As the death toll of Nepal’s devastating quake climbs to 6,624 with over 14,000 reported injured by the latest official count, authorities rule out the possibility of pulling out any more survivors from the rubble.
“The death toll has reached 6,624,” said the Nepalese Home Ministry’s national disaster management division in a Saturday statement, adding that an additional 14,025 were wounded in the strong tremor.
Additionally, more than 100 people were also killed in neighboring India and China.
The 7.9-magnitude earthquake last Saturday has caused massive destruction and suffering as many people continue to spend the cold nights in the open due to fears of more aftershocks.
Meanwhile, Nepalese authorities on Saturday ruled out the possibility of discovering any more survivors amid the rubble of the country’s deadliest quake in more than 80 years that devastated huge swathes of one of Asia’s poorest nations.
More than one week on since the the strong temblor, hopes of detecting more signs of life amidst the ruins of the nation’s capital of Kathmandu has faded with the focus now being turned to reaching survivors in out-lying areas that have not yet received relief aid.
“It has already been one week since the disaster,” said Nepal’s Home Ministry spokesman Laxmi Prasad Dhakal as cited in an AFP report. “We are trying our best in rescue and relief work, but now I don’t think that there is any possibility of survivors under the rubble,” she added.
While multiple teams of rescuers from over 20 countries have been using sniffer dogs and heat-seeking devices to locate survivors in the rubble, no one has been pulled alive since Thursday evening.
This is while the exact scale of the disaster has not yet emerged as the mountainous terrain in the vast Himalayan nation is seriously complicating relief efforts.
While the Nepalese government has acknowledged being overwhelmed by the extent of the destruction, the UN’s humanitarian chief defended its performance.
Funeral pyres of earthquake victims burn on the banks of the Bagmati river at the Pasupathinath temple in Kathmandu on May 1, 2015. (©AFP)
“The scale and devastation wreaked by the earthquake and the aftershocks would have challenged any government,” Valerie Amos emphasized on Friday.
Moreover, the United Nations Children’s Emergency Fund (UNICEF) said the health and wellbeing of children affected by the disaster were “hanging in the balance” as so many had been left homeless, in deep shock and with no access to basic care.
“Hospitals are overflowing, water is scarce, bodies are still buried under the rubble and people are still sleeping in the open. This is a perfect breeding ground for diseases,” said UNICEF’s deputy representative in Nepal Rownak Khan.

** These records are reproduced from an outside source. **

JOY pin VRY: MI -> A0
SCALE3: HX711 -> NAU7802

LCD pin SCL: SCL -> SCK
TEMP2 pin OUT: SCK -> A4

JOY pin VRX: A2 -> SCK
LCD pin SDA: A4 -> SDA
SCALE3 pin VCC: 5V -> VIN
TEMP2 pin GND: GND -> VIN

“We have a small window of time to put in place measures that will keep earthquake-affected children safe from infectious disease outbreaks, a danger that would be exacerbated by the wet and muddy conditions brought on with the rains,” added Khan.
Meanwhile, the numbers of foreigners killed by the quake also remains unclear with nearly 1,000 European Union (EU) citizens reported unaccounted for in Nepal, according to diplomats.
The Europeans had mostly been climbing in the Everest region or trekking in the remote Langtang range in the Himalayas near the earthquake’s epicenter.
“They are missing, but we don’t know what their status is,” EU ambassador to Nepal Rensje Teerink said in a press briefing, confirming that 12 EU citizens are known to have died so far.